The CPU was normal during the test, but there was a memory spike during the predicate move. The instance has an EBS volume attached to it, with 100 provisioned IOPS. When the predicate move happened, there was a sharp spike on the crashed instance’s readBytes and writeBytes parameter of the EBS. Heavy read/writes during tablet movement can be seen in the badger’s prometheus plot that I attached earlier. But yeah I get it without profiles, we are clueless as to what exactly happened at that time. I will definitely try to repeat this exercise and provide a profile snapshot if I am able to reproduce this.

When tablet move happens, the predicate being moved is read-only . Were you trying to write to the same predicate?

Yes, so I was streaming events from Kafka to dgraph. So yeah, it would have tried to write data on that predicate. Should this be handled in application logic?

You don’t need to anything to distribute the predicates. Dgraph zero will monitor the predicate sizes and it will move them automatically. See https://dgraph.io/docs/master/deploy/cluster-setup/#shard-rebalancing
Also, I highly recommend reading Dgraph Whitepapers: In-Depth Insights and Analysis if you’re interested in understanding dgraph internals.

I read the docs, will give the paper a read as well. Does dgraph checks available memory on the other instance before deciding to move a predicate? Actually I am curious as the size distribution according to the ratel snapshot doesn’t look even at all. Hence I was considering a mix of manual/automatic predicate movement logic.

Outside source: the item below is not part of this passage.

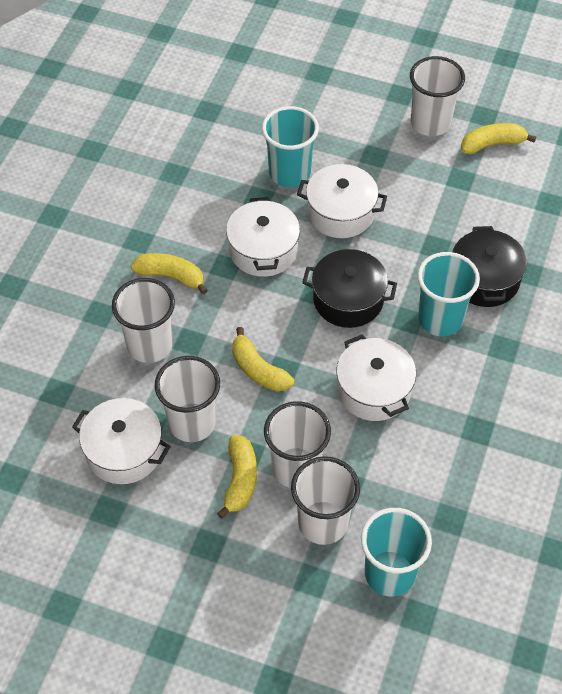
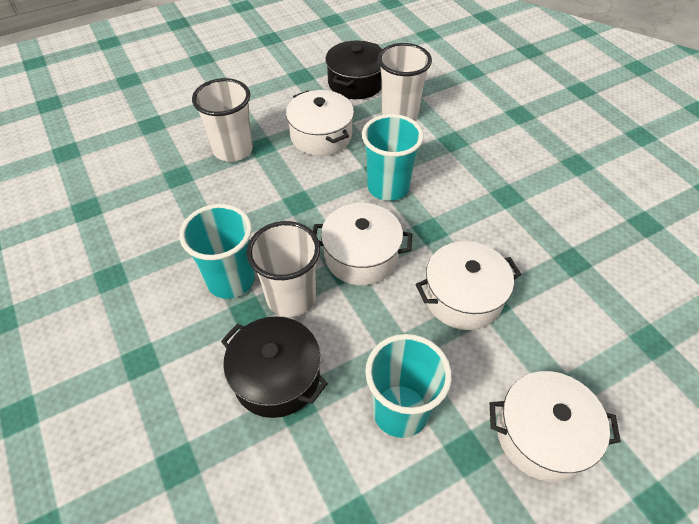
white cup: 5 -> 3
yellow banana: 4 -> 0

@ibrahim Sorry I have some more queries that I wanted to ask -

  • During the un-responsiveness of one of the machines, every query to dgraph failed, although the other instance was up and running. Is this the correct behaviour? If yes, then what is the use of replication factor?

  • If my queries involve predicates from two different machines and one would go down, will my query fail?

  • I feel that dgraph would run better with vertical scaling rather than horizontal, as there will be less predicate movement between different machines. Dgraph seems to be quite resource hungry as it is mentioned in the docs as well. What are your thoughts on this?

Hey @praneelrathore, apologies for the delay in reply

Interesting. If the log keeps showing up, please do report it.

Yes. Dgraph will return a Commits are blocked on predicate xxx because of tablet move error if you try to write to a predicate that is being moved.

I might be wrong with this one but we don’t check for memory on the other alpha. The predicate will be moved if we detect that one group has more data than the other group.

Every query to the unresponsive instance failed or every query to any instance failed? Healthy instances would respond to the queries.

If the query cannot resolve the data it needs because the group which serves the predicate doesn’t have any healthy node then your query will fail. So you cannot get half result back.

A heavy predicate movement might have caused the issue (memory spike) you saw. Also, predicates are not moved very often. As for the resources, this totally depends on what operation you’re performing.